Analysis of numerical stability for Excel method

It turns out that what we’ve done is secretly equivalent to the Gauss-Siedel method for iteratively solving matrix equations. If we chose to solve the system using the Gauss-Siedel method instead of the Excel method outlined above, we’d have to construct an $n^2 \times n^2$ matrix $A$ representing the equations for our interior point temperatures and perform updates to a length- $n^2$ solution vector $x$ until we achieve the solution, $Ax=b$ . These updates work by separating $A$ into its lower triangular slice $L$ and its strictly upper triangular slice $U$ , and updating $x$ using the formula $x_{new} = -L^{-1}(b-U x_{old})$ . What this formula does is the equivalent of iterating through each equation $i$ in our system, solving for $x_i$ in terms of $x_{j \neq i}$ , and updating $x$ with the new value of $x_i$ before moving on to the next equation.

In our Excel implementation, this is indeed what we are doing when we repeatedly apply our averaging formula: we express each element of $x_i$ in terms of other elements of $x$ , update the value in place, and move on to the next value. Since Excel executes iterated calculations from left to right, top to bottom, it performs the Gauss-Siedel iteration the same way each time it goes through the entire matrix.

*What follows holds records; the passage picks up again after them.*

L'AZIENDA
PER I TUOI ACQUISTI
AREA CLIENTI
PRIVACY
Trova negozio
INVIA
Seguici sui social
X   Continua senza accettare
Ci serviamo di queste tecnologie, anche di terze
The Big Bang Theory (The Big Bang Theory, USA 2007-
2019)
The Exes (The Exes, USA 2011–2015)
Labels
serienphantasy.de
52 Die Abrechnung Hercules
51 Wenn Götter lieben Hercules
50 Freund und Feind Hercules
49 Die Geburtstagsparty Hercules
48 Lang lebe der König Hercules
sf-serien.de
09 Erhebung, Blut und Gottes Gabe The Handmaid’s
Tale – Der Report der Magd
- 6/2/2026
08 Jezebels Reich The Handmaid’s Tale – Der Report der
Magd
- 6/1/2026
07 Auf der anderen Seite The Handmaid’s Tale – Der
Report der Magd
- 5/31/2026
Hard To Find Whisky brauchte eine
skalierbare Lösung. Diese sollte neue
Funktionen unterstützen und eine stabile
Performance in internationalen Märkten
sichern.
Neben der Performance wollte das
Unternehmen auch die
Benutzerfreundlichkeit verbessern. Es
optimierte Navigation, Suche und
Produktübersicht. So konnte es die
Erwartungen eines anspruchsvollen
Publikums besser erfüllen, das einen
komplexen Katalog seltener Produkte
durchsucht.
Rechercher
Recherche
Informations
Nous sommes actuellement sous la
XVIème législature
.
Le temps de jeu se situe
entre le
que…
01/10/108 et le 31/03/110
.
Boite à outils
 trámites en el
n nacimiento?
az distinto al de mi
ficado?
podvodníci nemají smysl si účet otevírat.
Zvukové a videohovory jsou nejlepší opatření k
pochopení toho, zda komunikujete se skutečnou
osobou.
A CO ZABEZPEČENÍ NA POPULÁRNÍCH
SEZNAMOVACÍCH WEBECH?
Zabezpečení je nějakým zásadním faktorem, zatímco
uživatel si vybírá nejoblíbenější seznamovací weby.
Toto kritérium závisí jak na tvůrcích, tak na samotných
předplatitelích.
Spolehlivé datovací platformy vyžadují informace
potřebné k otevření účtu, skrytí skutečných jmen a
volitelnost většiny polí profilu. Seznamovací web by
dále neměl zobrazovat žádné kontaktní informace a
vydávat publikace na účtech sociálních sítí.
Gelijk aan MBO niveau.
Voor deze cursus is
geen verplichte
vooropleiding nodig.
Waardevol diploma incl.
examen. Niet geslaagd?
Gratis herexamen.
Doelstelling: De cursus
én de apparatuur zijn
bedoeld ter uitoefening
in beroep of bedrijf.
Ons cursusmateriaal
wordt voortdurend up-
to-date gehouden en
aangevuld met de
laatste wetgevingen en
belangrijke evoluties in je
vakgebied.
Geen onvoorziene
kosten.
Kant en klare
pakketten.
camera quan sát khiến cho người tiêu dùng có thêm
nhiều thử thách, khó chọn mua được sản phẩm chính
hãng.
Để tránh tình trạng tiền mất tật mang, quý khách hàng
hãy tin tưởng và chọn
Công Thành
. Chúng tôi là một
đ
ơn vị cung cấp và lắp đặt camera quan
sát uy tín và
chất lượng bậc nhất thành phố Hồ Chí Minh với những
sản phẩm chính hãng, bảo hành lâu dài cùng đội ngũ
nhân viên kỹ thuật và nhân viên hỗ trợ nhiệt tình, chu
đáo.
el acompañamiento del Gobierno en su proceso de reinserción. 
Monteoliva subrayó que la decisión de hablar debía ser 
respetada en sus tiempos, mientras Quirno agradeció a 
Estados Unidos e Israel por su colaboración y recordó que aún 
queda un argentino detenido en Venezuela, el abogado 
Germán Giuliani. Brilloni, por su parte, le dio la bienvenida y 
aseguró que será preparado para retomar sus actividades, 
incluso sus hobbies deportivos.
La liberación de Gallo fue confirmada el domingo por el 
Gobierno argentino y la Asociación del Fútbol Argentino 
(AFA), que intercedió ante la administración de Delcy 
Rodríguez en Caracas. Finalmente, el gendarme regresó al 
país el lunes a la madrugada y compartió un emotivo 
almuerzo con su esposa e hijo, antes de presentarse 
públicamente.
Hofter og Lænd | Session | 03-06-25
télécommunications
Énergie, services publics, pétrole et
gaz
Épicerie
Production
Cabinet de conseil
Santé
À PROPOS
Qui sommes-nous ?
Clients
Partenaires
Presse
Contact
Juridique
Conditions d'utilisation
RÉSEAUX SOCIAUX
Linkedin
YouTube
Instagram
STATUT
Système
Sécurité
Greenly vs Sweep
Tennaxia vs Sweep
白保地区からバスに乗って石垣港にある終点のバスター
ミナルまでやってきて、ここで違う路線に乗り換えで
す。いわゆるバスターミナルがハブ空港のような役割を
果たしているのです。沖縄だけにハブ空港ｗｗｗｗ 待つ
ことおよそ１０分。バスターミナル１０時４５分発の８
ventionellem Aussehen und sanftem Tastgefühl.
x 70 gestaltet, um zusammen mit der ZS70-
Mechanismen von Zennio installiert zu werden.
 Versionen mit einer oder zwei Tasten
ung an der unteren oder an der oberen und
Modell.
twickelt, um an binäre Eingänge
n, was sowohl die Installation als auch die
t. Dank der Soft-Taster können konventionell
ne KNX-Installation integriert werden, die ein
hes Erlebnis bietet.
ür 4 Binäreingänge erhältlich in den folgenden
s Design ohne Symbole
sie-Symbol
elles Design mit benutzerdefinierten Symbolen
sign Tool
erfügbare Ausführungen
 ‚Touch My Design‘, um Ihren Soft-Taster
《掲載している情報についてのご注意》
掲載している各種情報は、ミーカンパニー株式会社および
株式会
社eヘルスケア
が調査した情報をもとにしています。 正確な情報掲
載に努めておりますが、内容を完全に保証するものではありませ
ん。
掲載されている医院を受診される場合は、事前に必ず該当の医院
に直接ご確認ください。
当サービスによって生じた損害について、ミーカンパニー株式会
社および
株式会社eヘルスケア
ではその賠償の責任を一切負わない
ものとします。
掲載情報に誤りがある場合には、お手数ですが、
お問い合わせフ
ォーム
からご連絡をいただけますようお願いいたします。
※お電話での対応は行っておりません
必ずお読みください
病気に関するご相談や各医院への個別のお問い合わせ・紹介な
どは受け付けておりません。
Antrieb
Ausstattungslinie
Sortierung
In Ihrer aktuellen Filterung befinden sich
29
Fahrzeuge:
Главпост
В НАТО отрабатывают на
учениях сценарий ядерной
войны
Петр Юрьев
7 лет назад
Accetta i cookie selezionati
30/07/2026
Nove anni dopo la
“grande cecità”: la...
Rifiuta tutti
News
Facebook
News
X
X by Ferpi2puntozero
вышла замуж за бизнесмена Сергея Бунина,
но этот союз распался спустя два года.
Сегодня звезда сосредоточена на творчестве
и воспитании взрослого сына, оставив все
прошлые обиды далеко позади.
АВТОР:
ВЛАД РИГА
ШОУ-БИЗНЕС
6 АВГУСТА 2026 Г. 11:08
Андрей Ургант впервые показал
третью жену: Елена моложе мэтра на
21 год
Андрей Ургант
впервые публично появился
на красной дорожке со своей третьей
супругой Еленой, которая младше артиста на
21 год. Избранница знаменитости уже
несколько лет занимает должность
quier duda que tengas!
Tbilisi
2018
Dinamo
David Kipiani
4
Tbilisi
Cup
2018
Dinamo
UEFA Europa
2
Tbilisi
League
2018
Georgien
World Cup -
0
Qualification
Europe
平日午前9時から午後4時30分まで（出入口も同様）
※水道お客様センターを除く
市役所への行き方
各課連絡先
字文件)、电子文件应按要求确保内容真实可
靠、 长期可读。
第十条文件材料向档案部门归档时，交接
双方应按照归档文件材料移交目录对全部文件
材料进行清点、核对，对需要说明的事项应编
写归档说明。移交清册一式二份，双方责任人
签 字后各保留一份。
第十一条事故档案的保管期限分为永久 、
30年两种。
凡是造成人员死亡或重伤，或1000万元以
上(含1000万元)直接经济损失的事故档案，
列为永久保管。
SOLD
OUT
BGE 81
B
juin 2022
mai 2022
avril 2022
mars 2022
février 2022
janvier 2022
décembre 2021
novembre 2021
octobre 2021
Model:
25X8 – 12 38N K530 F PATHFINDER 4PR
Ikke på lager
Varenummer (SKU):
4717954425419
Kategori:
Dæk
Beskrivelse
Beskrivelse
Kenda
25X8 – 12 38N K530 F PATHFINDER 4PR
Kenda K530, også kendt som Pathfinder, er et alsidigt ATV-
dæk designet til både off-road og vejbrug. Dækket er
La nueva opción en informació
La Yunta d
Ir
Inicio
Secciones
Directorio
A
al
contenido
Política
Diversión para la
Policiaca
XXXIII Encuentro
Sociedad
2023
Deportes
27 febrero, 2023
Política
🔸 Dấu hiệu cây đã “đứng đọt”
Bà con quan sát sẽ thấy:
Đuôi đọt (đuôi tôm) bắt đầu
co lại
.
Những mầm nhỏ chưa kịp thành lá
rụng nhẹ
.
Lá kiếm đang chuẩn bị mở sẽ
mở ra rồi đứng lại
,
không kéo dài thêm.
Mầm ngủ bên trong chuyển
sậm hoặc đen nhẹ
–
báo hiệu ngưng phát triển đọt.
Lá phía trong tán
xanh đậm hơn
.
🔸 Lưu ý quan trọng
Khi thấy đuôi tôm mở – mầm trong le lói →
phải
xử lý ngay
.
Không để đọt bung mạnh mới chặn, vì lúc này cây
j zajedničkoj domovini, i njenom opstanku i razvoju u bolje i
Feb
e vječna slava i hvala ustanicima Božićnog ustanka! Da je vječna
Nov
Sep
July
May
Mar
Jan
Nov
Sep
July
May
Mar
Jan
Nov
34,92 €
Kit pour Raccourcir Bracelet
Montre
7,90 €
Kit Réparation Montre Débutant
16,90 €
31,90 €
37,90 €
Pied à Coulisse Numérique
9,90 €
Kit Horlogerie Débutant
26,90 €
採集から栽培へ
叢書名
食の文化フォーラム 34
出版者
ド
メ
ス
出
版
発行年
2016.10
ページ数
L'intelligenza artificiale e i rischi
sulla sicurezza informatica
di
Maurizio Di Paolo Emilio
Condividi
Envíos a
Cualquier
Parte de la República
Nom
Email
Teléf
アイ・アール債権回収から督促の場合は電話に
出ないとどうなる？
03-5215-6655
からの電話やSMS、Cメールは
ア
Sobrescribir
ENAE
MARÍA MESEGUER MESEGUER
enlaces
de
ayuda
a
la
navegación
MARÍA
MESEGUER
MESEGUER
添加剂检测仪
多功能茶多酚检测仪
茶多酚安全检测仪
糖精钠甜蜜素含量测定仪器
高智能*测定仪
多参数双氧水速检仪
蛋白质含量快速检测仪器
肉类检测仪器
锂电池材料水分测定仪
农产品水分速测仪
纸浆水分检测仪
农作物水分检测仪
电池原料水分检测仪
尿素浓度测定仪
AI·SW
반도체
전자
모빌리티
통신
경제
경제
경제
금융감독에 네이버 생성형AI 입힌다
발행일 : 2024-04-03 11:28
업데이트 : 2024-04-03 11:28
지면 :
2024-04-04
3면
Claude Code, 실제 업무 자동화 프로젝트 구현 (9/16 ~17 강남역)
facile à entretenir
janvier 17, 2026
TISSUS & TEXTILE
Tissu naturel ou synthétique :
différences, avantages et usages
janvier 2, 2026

Why does our implementation converge? The Gauss-Siedel method is guaranteed to converge for strictly diagonally dominant systems, or systems where the magnitude of all diagonal elements of $A$ are strictly greater than the sum of the magnitude of all other entries in the same row, i.e.,

$\displaystyle \forall i, |a_{ii}| > \sum_{j \ne i} |a_{ij}|$

In the case of our averaging formula, $T_{i,j}=\frac{1}{4}(T_{i+1,j}+T_{i-1,j}+T_{i,j+1}+T_{i,j-1})$ , the diagonal elements of $A$ (i.e., the variables we are solving for) will have a magnitude $1$ (i.e., the coefficient of $T_{i,j}$ ) and the four off-diagonal elements will have magnitude $1/4$ (i.e., the other coefficients in the equation). Our convergence criterion is not met since the diagonal elements have magnitudes that are equal to the sum of the magnitudes of the off-diagonal elements: $1 = \frac{1}{4} + \frac{1}{4} + \frac{1}{4} + \frac{1}{4}$ . Thus, the Gauss-Siedel method is not guaranteed to converge for $A$ . However, if we provide reasonable initial conditions, it is still possible for the method to converge – it just isn’t guaranteed.